Thursday, June 16th, 2011

Pairing Wheat Beers and Cheese

Originally posted at Brewingsomefun.com

10454 Pairing Wheat Beers and Cheese

If wheat beer is not your cup of tea (or not your pint of beer) you might consider trying one with a wide selection of cheeses. I admit that it was not my favorite style of beer either, that is until I had one recently with an array of cheeses. The wheat beer played nice with every cheese on my plate: the Hoja Santa, the Roomano, and the Stilton, and especially well with the Nettle Meadow Kunik, the Terraluna, the Abbaye de Tamié (referenced below) and the Scharfe Maxx.

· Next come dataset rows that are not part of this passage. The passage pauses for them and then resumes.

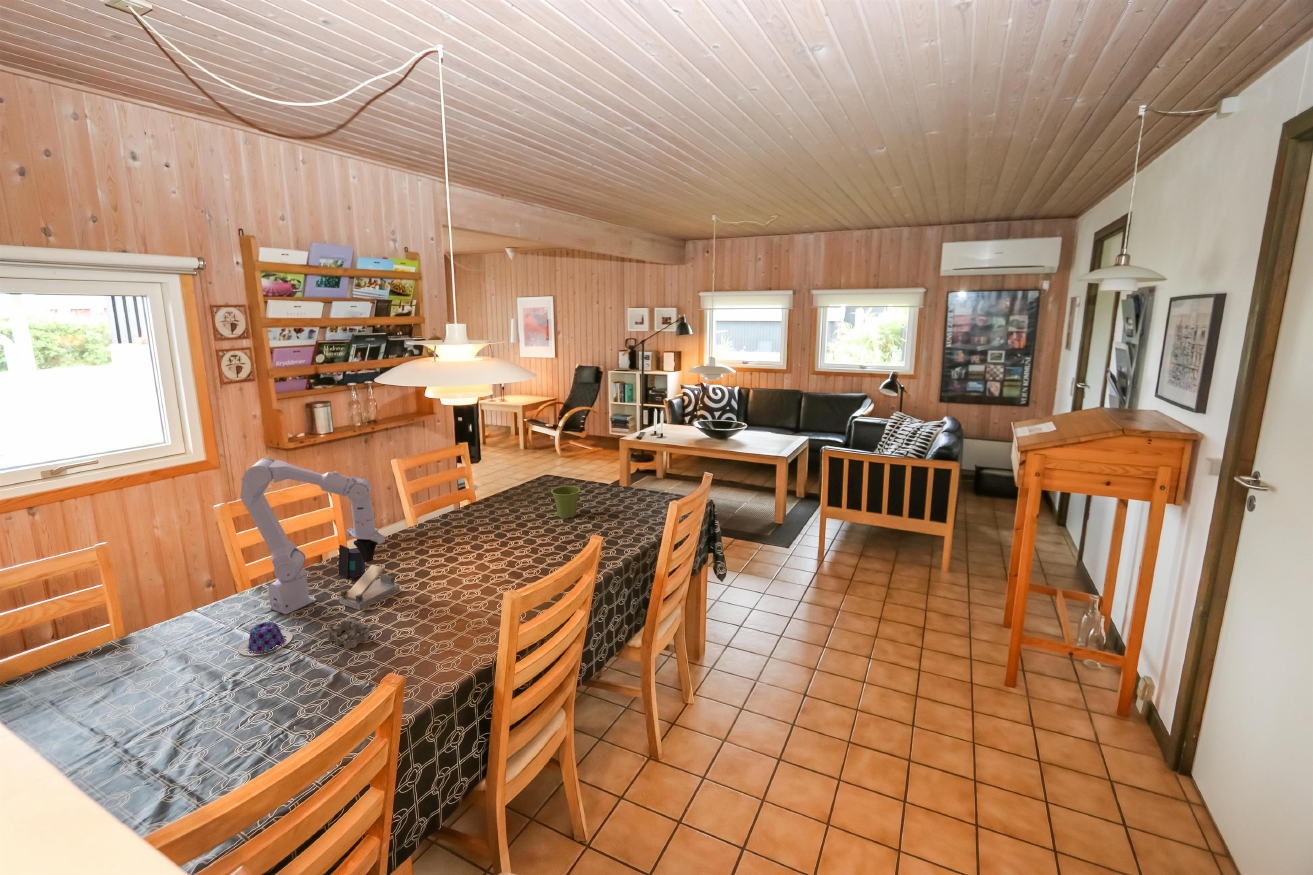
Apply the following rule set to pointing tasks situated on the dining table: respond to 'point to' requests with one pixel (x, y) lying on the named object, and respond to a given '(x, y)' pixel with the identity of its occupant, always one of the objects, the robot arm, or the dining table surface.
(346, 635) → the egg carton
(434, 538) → the dining table surface
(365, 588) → the latch bar
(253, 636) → the purple beige domed disc
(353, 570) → the speaker
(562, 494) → the plant pot
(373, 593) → the block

I recently wrote about a cheese that “screams” beer, that lovely Abbaye de Tamié, a cheese that paired well with each and every kind of beer that I had before me. I would not say that the Abbaye de Tamié is an extreme cheese whatsoever, though it does have quite a lot of character. This cheese may not be for everyone on its own. The same applies for the wheat beers: maybe not for everyone but it is a beer that screams “cheese.”

This is one of the greatest things about pairing beers with cheeses: a cheese that you might not normally choose might actually taste great with the right beer partner, or vice versa. Along with delivering some delightful mixes these pairings can open up new appreciations for second-choice (not second class) cheeses or beers, ones that you would typically avoid.

Part of the key to successful pairings of cheese with the wheat beers is that those beers tend to be especially effervescent, always a plus for cheese partners. The underlying silky textures of wheat beers make smooth platforms for toothsome cheeses.

The wheat beers also tend to be lighter flavored; they can meld into cheeses a little more gracefully. These beers are less bitter than almost all ales. The bitter may be an attractive flavor quality for some beer lovers but it can also present special challenges to cheese partners.

Try a wheat beer wit your next cheese plate, and skip the lemon peel.